TO CAPITALISE on the Internet of Things (IoT) revolution, Schneider Electric of France is pushing ahead its ecosystem to digitally connect machines, devices and other objects world-wide.
CEO Jean Pascal Tricoire told a gathering of 5,000 top executives and customers at Schneider’s recent Innovation Summit 2018 in Paris that the Internet has already connected about 5 billion people world-wide as exemplified by users of Facebook, LinkedIn, Uber and the likes.
In the IoT era, as many as 50 billion objects could be connected globally by the year 2020, he said.
Thailand is one of the Asian markets eyed by Schneider Electric, especially with regard to the country’s Thailand 4.0 initiative aimed at digitalizing the economy and society.
The IoT platform allows industries, factories, and buildings, including power plants, production of consumer goods, hotels, healthcare, and other sectors, to go digital to boost productivity and enhance customer experience while reducing energy and other costs.
According to Tricoire, the world has witnessed the “Internet of people” since the 1990’s. “Now, it’s the IoTs (or the Internet in its second phase connecting machines and devices),” he said.
With the IoT platform, called Ecostruxure by Schneider, management and maintenance of assets and devices such as personal gadgets, home appliances and industrial machines will rely on data and predictive analytics to deliver smart and pro-active choices.
Schneider’s ecosystem focuses on buildings, power grids, factories, data centres, homes, and infrastructure using cloud and edge computing as well as machine learning and other artificial intelligence capabilities.
The results are connected products with edge control and mobile apps.
For example, the platform for factory automation and energy system management increases productivity resulting in less energy and other costs as data is used in real time to deliver smart and pro-active choices in running factories or buildings’ energy consumption system.
At present, power consumption in the transportation sector represents the largest portion, accounting for as much as 30 per cent of the world’s total energy consumption.
Tricoire said solar energy will likely be cheaper than fossil sources by 2030.
This will boost the decentralisation of electricity generation resulting in a rapid growth of micro-grid installation using digital technology to reduce power production cost by as much as 15-20 per cent.
According to the CEO, digitalisation and related businesses accounted for 60 per cent of Schnieder’s total 2017 revenues of 25 billion euros. This was largely driven by the Ecostruxure platform for IoT and connected machines in six major domains including data centres, buildings, IT, energy production.

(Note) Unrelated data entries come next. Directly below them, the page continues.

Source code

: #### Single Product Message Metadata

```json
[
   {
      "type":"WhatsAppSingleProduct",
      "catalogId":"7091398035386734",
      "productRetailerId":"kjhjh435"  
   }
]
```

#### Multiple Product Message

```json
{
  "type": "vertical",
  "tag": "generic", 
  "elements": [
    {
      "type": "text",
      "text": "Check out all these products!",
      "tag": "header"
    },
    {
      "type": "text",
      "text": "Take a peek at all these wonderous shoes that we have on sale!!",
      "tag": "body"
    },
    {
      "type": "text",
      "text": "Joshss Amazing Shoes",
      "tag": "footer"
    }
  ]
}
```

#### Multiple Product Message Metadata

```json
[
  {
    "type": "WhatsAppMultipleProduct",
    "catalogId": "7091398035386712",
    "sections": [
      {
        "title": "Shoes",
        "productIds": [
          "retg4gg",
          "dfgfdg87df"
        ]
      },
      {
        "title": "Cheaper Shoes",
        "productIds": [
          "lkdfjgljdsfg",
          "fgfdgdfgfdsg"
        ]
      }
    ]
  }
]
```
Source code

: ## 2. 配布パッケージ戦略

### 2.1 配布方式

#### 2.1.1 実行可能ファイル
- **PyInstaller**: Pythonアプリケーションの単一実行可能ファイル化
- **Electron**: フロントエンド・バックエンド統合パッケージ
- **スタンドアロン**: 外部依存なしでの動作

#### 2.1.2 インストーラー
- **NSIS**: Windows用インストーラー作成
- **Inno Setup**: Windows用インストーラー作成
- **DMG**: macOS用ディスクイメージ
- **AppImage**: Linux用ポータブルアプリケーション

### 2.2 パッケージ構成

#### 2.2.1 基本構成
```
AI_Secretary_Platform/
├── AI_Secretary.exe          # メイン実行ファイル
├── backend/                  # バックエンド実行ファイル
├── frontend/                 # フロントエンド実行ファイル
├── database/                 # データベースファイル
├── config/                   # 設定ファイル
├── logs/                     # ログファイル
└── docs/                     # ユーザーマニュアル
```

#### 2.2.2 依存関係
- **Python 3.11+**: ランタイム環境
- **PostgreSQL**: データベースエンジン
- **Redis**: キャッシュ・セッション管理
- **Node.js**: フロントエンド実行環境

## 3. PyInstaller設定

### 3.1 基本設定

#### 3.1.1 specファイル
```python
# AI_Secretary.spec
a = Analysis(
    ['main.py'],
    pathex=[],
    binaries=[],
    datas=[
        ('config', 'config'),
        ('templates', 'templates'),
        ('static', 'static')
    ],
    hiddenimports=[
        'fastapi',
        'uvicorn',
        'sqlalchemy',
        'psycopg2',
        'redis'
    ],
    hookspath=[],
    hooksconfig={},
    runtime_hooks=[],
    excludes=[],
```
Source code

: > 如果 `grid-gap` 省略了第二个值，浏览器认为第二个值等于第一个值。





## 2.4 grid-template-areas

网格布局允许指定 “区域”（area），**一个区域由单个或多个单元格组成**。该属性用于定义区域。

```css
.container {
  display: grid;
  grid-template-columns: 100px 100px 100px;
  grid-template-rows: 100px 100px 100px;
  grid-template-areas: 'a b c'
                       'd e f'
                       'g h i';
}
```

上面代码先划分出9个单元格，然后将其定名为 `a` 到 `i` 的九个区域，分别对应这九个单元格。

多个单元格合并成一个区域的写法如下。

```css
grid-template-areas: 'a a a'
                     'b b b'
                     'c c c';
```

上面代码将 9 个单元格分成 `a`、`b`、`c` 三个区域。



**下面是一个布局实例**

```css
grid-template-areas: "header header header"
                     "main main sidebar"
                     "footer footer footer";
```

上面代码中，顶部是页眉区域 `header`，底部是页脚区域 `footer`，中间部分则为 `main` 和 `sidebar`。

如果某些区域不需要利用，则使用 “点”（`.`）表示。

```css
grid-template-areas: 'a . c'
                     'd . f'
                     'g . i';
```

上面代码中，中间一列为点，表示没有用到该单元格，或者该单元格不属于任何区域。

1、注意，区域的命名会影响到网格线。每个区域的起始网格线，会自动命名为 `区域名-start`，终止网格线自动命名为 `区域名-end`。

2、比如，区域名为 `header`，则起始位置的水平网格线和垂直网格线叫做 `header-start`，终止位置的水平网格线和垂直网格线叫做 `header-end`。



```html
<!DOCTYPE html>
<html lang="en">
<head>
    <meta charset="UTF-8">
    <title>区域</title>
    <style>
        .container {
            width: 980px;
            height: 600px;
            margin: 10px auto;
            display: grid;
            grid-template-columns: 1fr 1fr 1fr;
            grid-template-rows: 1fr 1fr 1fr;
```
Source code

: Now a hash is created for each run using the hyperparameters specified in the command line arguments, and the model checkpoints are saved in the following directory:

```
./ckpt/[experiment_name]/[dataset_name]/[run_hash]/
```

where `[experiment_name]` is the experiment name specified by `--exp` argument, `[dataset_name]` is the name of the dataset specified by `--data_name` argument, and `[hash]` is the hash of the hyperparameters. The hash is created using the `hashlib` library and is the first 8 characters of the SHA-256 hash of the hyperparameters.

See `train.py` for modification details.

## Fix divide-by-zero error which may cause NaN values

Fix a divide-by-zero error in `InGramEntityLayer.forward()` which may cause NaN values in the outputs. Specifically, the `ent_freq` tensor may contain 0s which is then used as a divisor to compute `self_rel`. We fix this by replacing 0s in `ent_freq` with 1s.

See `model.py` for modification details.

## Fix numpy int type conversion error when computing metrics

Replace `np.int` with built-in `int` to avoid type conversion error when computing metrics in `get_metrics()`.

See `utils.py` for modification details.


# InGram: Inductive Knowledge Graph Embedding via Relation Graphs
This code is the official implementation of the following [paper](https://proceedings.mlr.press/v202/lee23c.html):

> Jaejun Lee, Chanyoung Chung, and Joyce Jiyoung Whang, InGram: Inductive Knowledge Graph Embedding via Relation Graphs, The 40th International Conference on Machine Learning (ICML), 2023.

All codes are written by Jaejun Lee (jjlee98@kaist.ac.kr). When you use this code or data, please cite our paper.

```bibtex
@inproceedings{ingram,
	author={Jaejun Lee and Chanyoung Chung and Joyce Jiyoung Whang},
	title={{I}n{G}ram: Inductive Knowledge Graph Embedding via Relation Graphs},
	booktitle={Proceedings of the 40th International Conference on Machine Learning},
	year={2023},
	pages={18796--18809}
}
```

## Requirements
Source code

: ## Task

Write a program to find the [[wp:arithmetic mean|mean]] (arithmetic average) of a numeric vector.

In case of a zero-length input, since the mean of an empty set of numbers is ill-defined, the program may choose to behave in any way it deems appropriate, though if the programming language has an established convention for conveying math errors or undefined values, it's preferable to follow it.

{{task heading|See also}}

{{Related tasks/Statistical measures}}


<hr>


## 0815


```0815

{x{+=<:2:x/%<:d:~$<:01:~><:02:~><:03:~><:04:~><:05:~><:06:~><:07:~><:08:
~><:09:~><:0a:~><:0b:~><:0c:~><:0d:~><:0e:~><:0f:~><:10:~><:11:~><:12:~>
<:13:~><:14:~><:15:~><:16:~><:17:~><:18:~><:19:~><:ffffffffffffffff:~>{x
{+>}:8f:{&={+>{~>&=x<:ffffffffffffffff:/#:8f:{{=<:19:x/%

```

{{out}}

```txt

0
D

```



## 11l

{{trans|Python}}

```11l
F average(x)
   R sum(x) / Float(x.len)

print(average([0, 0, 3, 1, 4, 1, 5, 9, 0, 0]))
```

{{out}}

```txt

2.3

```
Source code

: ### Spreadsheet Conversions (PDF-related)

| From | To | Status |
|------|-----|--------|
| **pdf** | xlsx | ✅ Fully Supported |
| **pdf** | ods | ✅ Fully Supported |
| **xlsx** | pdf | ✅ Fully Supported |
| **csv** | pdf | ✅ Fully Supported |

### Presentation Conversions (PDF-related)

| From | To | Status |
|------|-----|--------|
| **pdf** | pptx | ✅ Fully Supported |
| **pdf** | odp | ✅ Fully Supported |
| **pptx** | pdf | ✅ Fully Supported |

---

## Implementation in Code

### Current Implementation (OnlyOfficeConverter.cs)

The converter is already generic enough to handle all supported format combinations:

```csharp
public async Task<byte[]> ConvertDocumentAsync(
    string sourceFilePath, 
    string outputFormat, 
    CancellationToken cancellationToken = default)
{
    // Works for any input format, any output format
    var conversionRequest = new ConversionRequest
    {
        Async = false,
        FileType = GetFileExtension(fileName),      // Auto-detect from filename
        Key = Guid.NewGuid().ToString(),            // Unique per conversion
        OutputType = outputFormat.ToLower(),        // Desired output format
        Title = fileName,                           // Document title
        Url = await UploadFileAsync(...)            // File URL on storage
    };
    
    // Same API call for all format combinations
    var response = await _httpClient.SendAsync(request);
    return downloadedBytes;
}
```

The firm currently works with more than 15,000 engineers to provide both software and hardware plus services which include augmented reality (AR) and Virtual Reality (VR) programmes for safer asset maintenance and personnel training.
At present, only 10 per cent of data is used but the data usage ratio will rise much further if more cloud computing service is adopted to bring back more data to mobile phones and devices for pro-active maintenance of machines and other assets.
He cited the Ecostruxure for buildings as an example as it empowers employers to boost productivity and save costs since an estimated 90 per cent of a building’s cost is related to people.
Such an eco-system makes it possible to ensure that a building always has a good ventilation system as this will lead to less sick leaves among workers, thus boosting the overall productivity.
Hotels and hospitals can also benefit from better guest and patient experience as well as comfort resulting in less complaints on Trip Advisor for hotels.
“In Building Operation 2.0, which is an open system software, there is the building advisor for diagnostics, analytics and insights. These tools result in 29 per cent less maintenance and 33 per cent less complaints for hotels and hospitals as we use sensors, controllers and other devices to collect data for pro-active management of the buildings,” he said.
The data from power plants and other high-value assets can also be connected with the experts via sensors so as to utilise an analytic software that can predict failures for pro-active maintenance.